November 6, 2014 at 1:51 p.m.
Overall, the teams had a 268-154 record. Despite all of Collins’ success as a head coach, his teams never made it to the state tournament, falling just short several times.
But, Collins, who was inducted into the Minnesota High School Baseball Coaches Association Hall of Fame on Saturday, October 25, is okay with that.
“When you come right down to it,” said Collins. “What is the state tourney? It’s three more games at the end of the season. What’s more important to me is that our teams played the game the right way. It was never about the wins and losses. It was all about the relationships and experiences with teammates. That’s what people remember going forward. Nobody remembers the record.”
Among other inductees in the 2014 MHSBCA Hall of Fame class are Minnesota Twins General Manager Terry Ryan, and local high school coaches from St. John’s, Staples Motley, St.
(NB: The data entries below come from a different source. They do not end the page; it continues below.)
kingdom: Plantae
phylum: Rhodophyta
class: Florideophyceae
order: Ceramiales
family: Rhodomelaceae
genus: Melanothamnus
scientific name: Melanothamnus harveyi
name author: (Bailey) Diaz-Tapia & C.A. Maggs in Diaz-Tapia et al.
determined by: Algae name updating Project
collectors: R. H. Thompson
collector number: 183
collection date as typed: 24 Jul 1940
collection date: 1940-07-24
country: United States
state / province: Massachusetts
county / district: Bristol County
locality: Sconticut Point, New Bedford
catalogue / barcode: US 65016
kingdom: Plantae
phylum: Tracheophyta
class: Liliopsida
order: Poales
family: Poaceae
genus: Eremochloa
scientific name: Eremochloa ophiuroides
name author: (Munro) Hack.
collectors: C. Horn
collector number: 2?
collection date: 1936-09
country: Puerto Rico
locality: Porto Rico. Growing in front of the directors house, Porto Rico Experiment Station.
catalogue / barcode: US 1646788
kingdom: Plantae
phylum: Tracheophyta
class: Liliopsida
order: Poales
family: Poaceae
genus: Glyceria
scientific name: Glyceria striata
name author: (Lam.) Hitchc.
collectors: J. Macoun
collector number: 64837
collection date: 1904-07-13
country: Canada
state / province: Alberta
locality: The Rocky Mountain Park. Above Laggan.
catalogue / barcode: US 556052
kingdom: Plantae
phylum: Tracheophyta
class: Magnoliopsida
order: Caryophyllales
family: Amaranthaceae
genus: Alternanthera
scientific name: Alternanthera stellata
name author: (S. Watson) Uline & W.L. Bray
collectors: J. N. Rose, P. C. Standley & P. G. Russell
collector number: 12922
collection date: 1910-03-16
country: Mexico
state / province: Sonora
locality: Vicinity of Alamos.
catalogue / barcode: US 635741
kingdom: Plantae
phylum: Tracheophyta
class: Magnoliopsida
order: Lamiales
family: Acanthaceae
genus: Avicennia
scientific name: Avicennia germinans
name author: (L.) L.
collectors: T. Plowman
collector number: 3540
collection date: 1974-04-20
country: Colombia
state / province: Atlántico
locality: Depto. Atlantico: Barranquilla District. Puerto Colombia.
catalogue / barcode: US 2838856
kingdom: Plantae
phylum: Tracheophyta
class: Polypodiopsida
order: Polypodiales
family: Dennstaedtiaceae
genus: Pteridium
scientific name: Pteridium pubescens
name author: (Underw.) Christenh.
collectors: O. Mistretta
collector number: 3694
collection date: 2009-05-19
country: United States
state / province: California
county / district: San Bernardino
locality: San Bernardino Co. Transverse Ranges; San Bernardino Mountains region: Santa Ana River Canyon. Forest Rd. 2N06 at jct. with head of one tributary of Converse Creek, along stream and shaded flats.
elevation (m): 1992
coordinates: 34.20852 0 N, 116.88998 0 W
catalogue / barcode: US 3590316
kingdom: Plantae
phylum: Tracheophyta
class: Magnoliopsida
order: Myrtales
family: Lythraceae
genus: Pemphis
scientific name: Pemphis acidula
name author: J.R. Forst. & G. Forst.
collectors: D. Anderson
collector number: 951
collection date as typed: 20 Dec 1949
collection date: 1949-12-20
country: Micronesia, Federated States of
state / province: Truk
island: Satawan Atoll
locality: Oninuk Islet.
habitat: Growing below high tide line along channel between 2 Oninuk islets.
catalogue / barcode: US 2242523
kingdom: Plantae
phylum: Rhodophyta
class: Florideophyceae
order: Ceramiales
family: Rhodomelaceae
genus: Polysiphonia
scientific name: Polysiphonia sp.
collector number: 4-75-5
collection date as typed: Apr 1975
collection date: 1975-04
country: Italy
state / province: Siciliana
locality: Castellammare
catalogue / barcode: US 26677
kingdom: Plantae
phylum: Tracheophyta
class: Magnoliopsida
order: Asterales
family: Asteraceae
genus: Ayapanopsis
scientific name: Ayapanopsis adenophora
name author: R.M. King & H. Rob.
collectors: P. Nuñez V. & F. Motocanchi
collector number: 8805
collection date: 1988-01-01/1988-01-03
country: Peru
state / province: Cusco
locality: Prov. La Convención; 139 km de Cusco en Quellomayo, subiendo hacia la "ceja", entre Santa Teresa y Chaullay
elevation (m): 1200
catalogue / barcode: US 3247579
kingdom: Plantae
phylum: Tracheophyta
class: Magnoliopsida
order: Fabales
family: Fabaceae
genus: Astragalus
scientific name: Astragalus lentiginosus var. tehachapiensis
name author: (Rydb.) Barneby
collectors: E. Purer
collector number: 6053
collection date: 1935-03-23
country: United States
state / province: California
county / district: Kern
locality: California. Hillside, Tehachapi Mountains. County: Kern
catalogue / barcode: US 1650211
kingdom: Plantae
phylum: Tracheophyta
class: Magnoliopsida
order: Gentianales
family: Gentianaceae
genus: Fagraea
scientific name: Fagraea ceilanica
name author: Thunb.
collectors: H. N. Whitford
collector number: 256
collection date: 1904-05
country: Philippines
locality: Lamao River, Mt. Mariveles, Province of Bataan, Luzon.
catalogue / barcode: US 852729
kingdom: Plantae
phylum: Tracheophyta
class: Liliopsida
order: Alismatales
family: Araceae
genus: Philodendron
Paul Humboldt, Centennial, New Ulm and Sleepy Eye-St. Mary’s.
Over 90 players went on to play college baseball during Collin’s tenure, including five players in Division 1: Steve Kedrowski, Army (West Point); John Kent, Northern Iowa; Tim Swenson, Miami (Florida); Danny Reed, Northern Illinois; and, most recently, Mark Sontag, South Dakota State. Sontag graduated just last year and is beginning his freshman year at South Dakota State.
After graduating from St. Cloud State in 1983, Collins spent his first few years as a science teacher at Sleepy Eye, MN where he also coached under legendary high school baseball coach Pete Boelter. Collins came to Chisago Lakes in the late 80’s and became head baseball coach in 1990. He was told by community members that he wouldn’t be able to do anything with that group of players.
But Collins proved them wrong. He revived the American Legion and VFW baseball programs. The high school team won just three games in Collins’ first year, but the win totals increased quickly after. And Collins, along with a dedicated group of supporters, set about building a new high school baseball field. A beautiful field, complete with lights, was used for the first time in the 1995 season.
And then Collins decided to step away for a few years. “My daughter Abby and my son Quinn were little. My son Kyle, who was seven or eight, asked me ‘will you be coaching my team or your other boys?’” I wanted to be a better dad, so I stepped back and took a few years off to spend time with my kids.”
Collins didn’t step away from the baseball program completely, coaching the middle school team (which has much less of a time commitment) for a few years.
Then Drew Aliperto resigned as baseball coach after the 2000 season. Collins said “Athletic director Joe Thimm came to me and asked me if I would consider being the head coach again. I agreed, with the stipulation that Jay Brown be my assistant. Joe was concerned because he thought Jay, being a substitute teacher at the time, would leave once he got a teaching opportunity. But Joe agreed and Jay and I have coached together for 15 years. We have a magical relationship. We have never had an argument, even though he’s a city boy and I’m a country bumpkin. Baseball is our common denominator. He does what he likes to do and I do what I like to do. He’s easygoing and a heck of a baseball guy.”
And while Collins has stepped away from his head coaching duties, he will continue as an assistant to Brown, who was named the head coach after Collins stepped down. Collins said, laughing “Now Jay can deal with all of the administrative stuff.” Collins had the pleasure of coaching both of his sons, Kyle and Quinn, in their high school baseball careers.
And while Collins loves baseball, he put sports and school in proper perspective. “I’ve always seen myself as a science teacher who happens to coach baseball,” he said.